Because Achilles tendinopathy can quickly progress and reduce your ability to engage in activity, we recommend treatment as soon as possible. This will also reduce the chance of further complications. It is recommended that a Biomechanical Assessment be performed to get a detailed understanding of the condition specific to you. Once Biomechanical Assessment is complete, a tailored treatment plan will be developed. The type of treatment depends on the site of the pain, the duration of symptoms, foot function, footwear, and your current or intended activity levels. The aim of the treatment is to reduce strain on the tendon, reduce inflammation and strengthen the tendon so it can tolerate more load.

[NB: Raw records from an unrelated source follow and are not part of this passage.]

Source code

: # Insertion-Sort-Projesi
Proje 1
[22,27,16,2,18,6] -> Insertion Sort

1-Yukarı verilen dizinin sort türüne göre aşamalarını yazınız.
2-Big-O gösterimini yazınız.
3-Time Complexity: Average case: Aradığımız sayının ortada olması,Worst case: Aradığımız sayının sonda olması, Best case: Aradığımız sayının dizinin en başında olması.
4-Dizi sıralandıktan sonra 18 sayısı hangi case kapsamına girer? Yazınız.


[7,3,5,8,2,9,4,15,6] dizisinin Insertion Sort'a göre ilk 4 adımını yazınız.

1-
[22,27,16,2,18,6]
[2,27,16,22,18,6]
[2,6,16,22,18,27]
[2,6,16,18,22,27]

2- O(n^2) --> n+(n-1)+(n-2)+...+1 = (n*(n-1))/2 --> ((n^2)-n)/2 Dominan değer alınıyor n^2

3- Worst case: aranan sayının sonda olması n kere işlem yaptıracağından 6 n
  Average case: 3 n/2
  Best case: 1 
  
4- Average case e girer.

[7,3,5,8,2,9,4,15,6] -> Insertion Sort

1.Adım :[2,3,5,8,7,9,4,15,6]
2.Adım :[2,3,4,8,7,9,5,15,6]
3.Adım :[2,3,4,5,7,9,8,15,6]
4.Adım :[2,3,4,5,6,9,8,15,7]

  • Activity modification. An initial change to your exercise regime or daily activities may be needed to avoid the condition getting worse. The introduction of a low impact alternate activity may also be of benefit such as swimming.

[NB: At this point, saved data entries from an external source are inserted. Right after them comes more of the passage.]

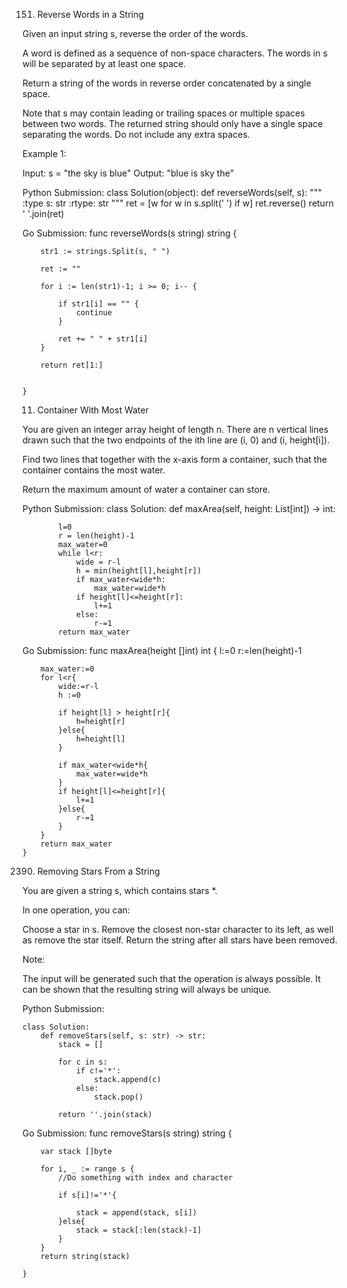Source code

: 151. Reverse Words in a String

Given an input string s, reverse the order of the words.

A word is defined as a sequence of non-space characters. The words in s will be separated by at least one space.

Return a string of the words in reverse order concatenated by a single space.

Note that s may contain leading or trailing spaces or multiple spaces between two words. The returned string should only have a single space separating the words. Do not include any extra spaces.

 

Example 1:

Input: s = "the sky is blue"
Output: "blue is sky the"

Python Submission:
    class Solution(object):
        def reverseWords(self, s):
            """
            :type s: str
            :rtype: str
            """
            ret = [w for w in s.split(' ') if w]
            ret.reverse()
            return ' '.join(ret)

Go Submission:
    func reverseWords(s string) string {

        str1 := strings.Split(s, " ")

        ret := ""

        for i := len(str1)-1; i >= 0; i-- {

            if str1[i] == "" {
                continue
            }

            ret += " " + str1[i] 
        }

        return ret[1:]


    }



11. Container With Most Water

You are given an integer array height of length n. There are n vertical lines drawn such that the two endpoints of the ith line are (i, 0) and (i, height[i]).

Find two lines that together with the x-axis form a container, such that the container contains the most water.

Return the maximum amount of water a container can store.


Python Submission:
    class Solution:
        def maxArea(self, height: List[int]) -> int:

            l=0
            r = len(height)-1
            max_water=0
            while l<r:
                wide = r-l
                h = min(height[l],height[r])
                if max_water<wide*h:
                    max_water=wide*h
                if height[l]<=height[r]:
                    l+=1
                else:
                    r-=1
            return max_water



Go Submission:
    func maxArea(height []int) int {
        l:=0
        r:=len(height)-1

        max_water:=0
        for l<r{
            wide:=r-l
            h :=0

            if height[l] > height[r]{
                h=height[r]
            }else{
                h=height[l]
            }

            if max_water<wide*h{
                max_water=wide*h
            }
            if height[l]<=height[r]{
                l+=1
            }else{
                r-=1
            }
        }
        return max_water
    }







2390. Removing Stars From a String

You are given a string s, which contains stars *.

In one operation, you can:

Choose a star in s.
Remove the closest non-star character to its left, as well as remove the star itself.
Return the string after all stars have been removed.

Note:

The input will be generated such that the operation is always possible.
It can be shown that the resulting string will always be unique.


Python Submission:
    

    class Solution:
        def removeStars(self, s: str) -> str:
            stack = []

            for c in s:
                if c!='*':
                    stack.append(c)
                else:
                    stack.pop()
            
            return ''.join(stack)
        


Go Submission:
    func removeStars(s string) string {

        var stack []byte

        for i, _ := range s {
            //Do something with index and character

            if s[i]!='*'{

                stack = append(stack, s[i])
            }else{
                stack = stack[:len(stack)-1]
            }
        }
        return string(stack)

    }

  • Strengthening/Isometric loading. It is important that calf strength is addressed for achilles pain so the tendon can tolerate more load. This is done initially with isometric loading to load up the tendon in a pain free way.
  • Increase in ankle range. Poor ankle range can be a common mechanism contributing to achilles pain, therefore intervention to increase ankle ROM will be implemented when necessary.
  • Heat or Ice.  This condition may respond better to either heat or ice depending if there is an acute flare up or chronic management.
  • Anti-inflammatory. Nonsteroidal anti-inflammatory drugs (NSAIDs), like ibuprofen, naproxen, or aspirin, will help with pain and swelling as per GP instructions.
  • Adequate footwear. Supportive and appropriate footwear is recommended to stabilise the foot and ankle. Avoid wearing thongs, slippers, sandals and barefoot.
  • Taping/Bracing. Taping or bracing can help to stabilise the foot and ankle and reduce excessive stress on the achilles.
  • Orthotic therapy: A custom orthotic device placed in the shoe can help address possible causative factors such as flat feet, to reduce stress on the achilles.
  • Extra Corporeal Shockwave Therapy. A non-invasive treatment where shockwaves are sent into the foot to stimulate the body’s own healing process.

In cases that are non-responsive to conservative treatment, surgical intervention may be required. For some advanced cases, surgery may be the only option.